While on a drive down the Mattanchery Bazar road, I saw yet another heritage structure brought down by moneybags, and it brought back memories. I began wondering how they are able to execute their wishes with impunity. Isn’t there any policy that protects the heritage zone? Kochi and Mattanchery area have been declared as heritage zones by the UNESCO. And, just the other day, I was reading about how a new project, commissioned by the Foundation for Jewish Heritage, has identified synagogues built before the second World War, from Cork in Ireland in the west to Vladivostok in Russia in the east. Each has been catalogued with construction dates and materials, the Jewish community it served, its present use and condition, and a “significance rating”. Simon Schama will launch the project with the backing of more than 40 high-profile supporters including architect Daniel Libeskind, television newsreader Natasha Kaplinsky and artist Anish Kapoor. Such a thing is possible only if we have an idea of what our heritage is, and only if we look beyond immediate short-term gains.

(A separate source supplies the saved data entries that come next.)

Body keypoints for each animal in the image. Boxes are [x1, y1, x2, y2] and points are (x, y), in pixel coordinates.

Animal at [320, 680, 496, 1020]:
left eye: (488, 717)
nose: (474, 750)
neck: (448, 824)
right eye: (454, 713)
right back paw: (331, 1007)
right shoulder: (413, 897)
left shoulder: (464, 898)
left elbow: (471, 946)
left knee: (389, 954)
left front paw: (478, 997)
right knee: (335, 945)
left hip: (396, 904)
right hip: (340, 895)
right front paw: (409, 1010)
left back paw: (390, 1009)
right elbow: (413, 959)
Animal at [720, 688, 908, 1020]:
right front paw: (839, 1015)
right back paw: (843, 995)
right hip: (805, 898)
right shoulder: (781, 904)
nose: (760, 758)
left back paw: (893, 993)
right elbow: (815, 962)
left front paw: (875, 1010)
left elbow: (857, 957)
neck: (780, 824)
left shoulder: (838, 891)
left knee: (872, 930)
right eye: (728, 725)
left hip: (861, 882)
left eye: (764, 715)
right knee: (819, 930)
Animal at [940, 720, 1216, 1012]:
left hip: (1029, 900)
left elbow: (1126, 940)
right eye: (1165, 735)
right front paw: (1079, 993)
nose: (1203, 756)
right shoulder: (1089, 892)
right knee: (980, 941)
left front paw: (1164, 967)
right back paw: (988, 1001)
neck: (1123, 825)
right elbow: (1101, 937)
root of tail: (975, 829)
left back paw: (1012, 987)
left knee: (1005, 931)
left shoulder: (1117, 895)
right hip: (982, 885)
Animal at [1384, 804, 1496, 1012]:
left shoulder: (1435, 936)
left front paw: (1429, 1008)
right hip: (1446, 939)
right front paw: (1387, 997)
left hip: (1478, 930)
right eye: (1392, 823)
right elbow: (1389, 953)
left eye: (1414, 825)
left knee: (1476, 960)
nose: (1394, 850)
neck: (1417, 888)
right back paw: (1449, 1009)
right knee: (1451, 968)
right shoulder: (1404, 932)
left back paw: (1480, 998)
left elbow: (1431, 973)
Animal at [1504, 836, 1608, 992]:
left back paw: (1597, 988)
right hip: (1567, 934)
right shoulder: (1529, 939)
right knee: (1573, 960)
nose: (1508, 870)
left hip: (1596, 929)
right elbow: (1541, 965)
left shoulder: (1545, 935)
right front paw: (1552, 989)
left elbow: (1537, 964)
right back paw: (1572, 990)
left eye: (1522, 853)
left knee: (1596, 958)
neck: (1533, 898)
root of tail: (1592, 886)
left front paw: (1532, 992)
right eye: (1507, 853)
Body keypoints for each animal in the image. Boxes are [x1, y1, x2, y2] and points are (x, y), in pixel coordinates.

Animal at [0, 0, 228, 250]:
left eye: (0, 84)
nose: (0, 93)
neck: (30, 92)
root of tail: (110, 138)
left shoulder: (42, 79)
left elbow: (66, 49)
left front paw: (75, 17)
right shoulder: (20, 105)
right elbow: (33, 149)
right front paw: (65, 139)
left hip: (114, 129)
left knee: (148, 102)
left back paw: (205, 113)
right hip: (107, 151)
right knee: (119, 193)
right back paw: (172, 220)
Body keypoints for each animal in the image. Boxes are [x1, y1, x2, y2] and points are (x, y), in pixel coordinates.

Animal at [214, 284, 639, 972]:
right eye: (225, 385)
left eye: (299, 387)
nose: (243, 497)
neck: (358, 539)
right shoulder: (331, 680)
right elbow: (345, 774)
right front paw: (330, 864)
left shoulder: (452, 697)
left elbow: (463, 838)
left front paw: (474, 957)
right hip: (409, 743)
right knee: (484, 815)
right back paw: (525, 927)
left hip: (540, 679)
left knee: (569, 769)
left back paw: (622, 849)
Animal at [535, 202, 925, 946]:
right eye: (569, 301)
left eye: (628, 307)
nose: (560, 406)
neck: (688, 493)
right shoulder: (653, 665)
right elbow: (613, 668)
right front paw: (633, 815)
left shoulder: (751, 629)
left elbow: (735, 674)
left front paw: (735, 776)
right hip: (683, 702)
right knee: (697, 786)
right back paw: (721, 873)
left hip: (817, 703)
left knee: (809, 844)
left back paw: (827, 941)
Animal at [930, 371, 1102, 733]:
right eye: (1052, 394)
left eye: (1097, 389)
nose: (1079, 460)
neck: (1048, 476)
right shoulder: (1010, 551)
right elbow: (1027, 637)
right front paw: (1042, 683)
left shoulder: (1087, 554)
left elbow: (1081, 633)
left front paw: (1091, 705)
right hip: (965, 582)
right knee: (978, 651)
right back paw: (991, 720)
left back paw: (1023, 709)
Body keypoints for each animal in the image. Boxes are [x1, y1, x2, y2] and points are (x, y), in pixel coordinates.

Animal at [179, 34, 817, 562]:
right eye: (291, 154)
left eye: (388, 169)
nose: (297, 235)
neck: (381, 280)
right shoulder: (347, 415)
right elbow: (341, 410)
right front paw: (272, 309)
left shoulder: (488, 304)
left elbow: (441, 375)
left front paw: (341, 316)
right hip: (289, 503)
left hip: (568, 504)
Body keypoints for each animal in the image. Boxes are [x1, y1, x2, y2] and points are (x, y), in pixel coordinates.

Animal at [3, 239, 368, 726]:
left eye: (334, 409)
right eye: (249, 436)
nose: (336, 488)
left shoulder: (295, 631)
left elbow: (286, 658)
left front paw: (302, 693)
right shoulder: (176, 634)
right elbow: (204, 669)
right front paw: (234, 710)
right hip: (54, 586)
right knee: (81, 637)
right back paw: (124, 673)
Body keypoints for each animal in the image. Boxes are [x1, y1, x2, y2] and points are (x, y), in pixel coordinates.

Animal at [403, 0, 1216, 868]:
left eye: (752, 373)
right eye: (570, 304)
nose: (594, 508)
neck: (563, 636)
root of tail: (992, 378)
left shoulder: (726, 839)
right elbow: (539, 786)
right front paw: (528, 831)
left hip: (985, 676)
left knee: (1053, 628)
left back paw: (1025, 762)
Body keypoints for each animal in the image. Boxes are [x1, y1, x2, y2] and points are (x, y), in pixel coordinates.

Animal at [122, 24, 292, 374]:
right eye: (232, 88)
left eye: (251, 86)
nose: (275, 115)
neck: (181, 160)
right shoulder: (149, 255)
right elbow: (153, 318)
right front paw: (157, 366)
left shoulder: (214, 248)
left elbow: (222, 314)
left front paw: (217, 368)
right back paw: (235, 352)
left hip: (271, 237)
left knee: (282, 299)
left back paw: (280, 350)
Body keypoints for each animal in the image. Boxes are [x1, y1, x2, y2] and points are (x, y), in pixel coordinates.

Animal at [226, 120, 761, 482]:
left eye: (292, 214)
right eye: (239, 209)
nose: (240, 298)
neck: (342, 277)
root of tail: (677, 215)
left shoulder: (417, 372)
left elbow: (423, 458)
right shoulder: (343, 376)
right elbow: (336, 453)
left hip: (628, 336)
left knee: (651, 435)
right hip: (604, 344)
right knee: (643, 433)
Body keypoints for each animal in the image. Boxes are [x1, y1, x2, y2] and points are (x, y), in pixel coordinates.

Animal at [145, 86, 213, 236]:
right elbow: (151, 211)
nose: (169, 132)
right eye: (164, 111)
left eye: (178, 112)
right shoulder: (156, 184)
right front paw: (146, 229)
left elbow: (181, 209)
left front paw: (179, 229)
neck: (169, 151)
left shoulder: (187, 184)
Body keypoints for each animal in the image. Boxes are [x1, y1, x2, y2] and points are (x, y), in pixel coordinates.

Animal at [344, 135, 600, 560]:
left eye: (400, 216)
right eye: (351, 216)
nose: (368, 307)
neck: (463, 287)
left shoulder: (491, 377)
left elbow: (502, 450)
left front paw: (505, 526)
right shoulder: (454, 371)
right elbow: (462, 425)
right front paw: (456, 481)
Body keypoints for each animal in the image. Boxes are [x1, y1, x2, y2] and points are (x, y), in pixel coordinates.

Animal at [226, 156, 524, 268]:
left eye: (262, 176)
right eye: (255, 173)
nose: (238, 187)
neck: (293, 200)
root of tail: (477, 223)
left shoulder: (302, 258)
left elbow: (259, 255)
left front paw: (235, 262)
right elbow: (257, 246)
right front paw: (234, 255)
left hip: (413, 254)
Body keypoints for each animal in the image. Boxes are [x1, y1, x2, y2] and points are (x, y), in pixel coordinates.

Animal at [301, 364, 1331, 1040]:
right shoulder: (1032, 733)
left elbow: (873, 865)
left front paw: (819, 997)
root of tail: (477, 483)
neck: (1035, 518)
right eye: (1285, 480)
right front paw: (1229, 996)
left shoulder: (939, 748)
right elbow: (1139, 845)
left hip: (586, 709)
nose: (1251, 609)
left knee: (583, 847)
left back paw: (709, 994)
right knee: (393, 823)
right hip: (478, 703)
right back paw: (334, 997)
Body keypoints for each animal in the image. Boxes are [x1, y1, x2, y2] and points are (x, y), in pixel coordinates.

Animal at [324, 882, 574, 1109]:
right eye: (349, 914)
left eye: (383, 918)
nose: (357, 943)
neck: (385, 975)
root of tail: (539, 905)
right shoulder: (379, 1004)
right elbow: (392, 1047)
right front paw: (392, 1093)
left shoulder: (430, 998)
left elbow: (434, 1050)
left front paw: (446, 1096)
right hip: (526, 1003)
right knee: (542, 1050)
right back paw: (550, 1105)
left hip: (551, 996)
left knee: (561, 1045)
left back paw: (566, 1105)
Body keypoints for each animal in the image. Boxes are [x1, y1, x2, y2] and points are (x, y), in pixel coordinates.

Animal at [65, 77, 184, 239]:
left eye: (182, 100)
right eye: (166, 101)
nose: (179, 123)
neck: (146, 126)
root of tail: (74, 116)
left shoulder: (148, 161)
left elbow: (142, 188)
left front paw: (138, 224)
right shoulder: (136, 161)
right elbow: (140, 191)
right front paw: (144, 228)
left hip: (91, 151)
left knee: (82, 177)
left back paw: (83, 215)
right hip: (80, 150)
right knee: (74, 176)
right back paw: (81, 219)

I have had the good luck to meet incredible people whose passion, intuition and inquisitiveness have taken them to their desired destinations. One such person is the 84-year-old Lady Helen Hamlyn. I met her last week. She was one of the first fashion designers to pass out from the Royal College of Art in 1963. And, now she preserves, protects and funds conservation. Three of the projects are in India: the Reis Magos Fort in Goa, the Nagaur Fort in Rajasthan and the Chittoor Palace in Kerala. Apparently she spots these places on her own, and is not approached by anyone in India or abroad. Altruists walk alone.